In terms of performance, the device was highly accurate in determining the peak wavelengths (with a standard deviation of 0.97%), but less accurate in measuring intensity ratio over different peak positions (with a standard deviation of 21.1%, or 10.4% after removing one outlier). 

The team expects that the reading of intensity ratios can be improved by increasing the number of photodetectors, and further developing the machine learning algorithm, such as by applying deep learning techniques.
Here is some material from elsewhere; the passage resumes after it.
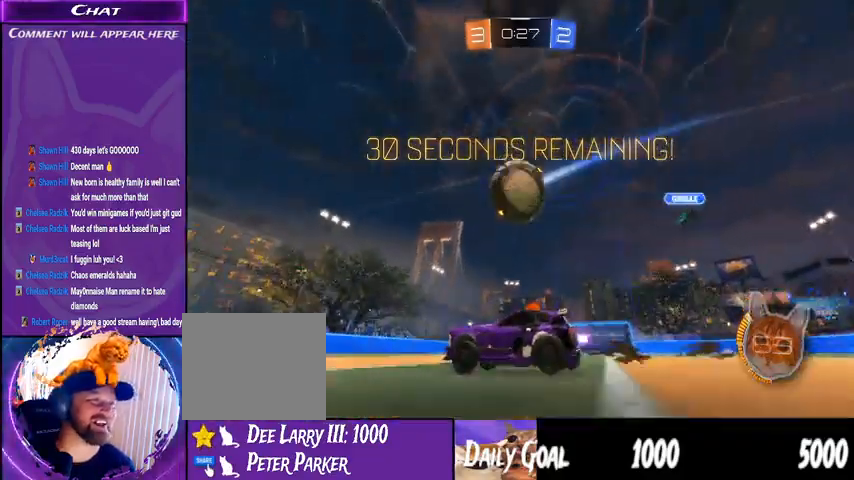
Gameplay with a controller (PlayStation layout); each line is a JSON object with the inputs held at the frame after it (dt_ms = milliseconds from this image to that frame). "events" lists button and stick changes between this image and that frame as [ms after this image, input, new state], when the widget could be followed in between. Not read: HOME SELECT.
{"dt_ms": 500, "buttons": ["R1", "R2"], "left_stick": "center", "right_stick": "center", "events": [[33, "left_stick", "right"], [100, "left_stick", "center"], [233, "left_stick", "down-left"], [300, "R1", "down"], [333, "left_stick", "center"]]}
They are also working on several other enhancements to the prototype spectrometer.

“Our goal was not to build the best spectrometer in the world in terms of the resolution,” said Ku, “but to focus on other aspects that are just as exciting if not more: the size, the thickness, the power consumption, and the ease of operation.”

In terms of future applications, Sarwar says that this miniature spectrometer could be built into a skin patch for health monitoring and diagnosis. The advantage it would have over existing devices is the fact that the excitation light source can also be easily integrated. The radiation hardness of the GaN semiconductors also makes the device potentially suitable for space exploration. 

The device is described in Miniaturizing a Chip-Scale Spectrometer Using Local Strain Engineering and Total-Variation Regularized Reconstruction, by doctoral students Tuba Sarwar, Can Yaras, and Xiang Li, and professors Qing Qu and Pei-Cheng Ku, Nano Letters, October 12, 2022. 

Work was performed in the Lurie Nanofabrication Facility. The research was supported by ESSI and the University of Michigan Blue Sky Initiative. The machine learning work was supported by NSF, ONR,  and MIDAS.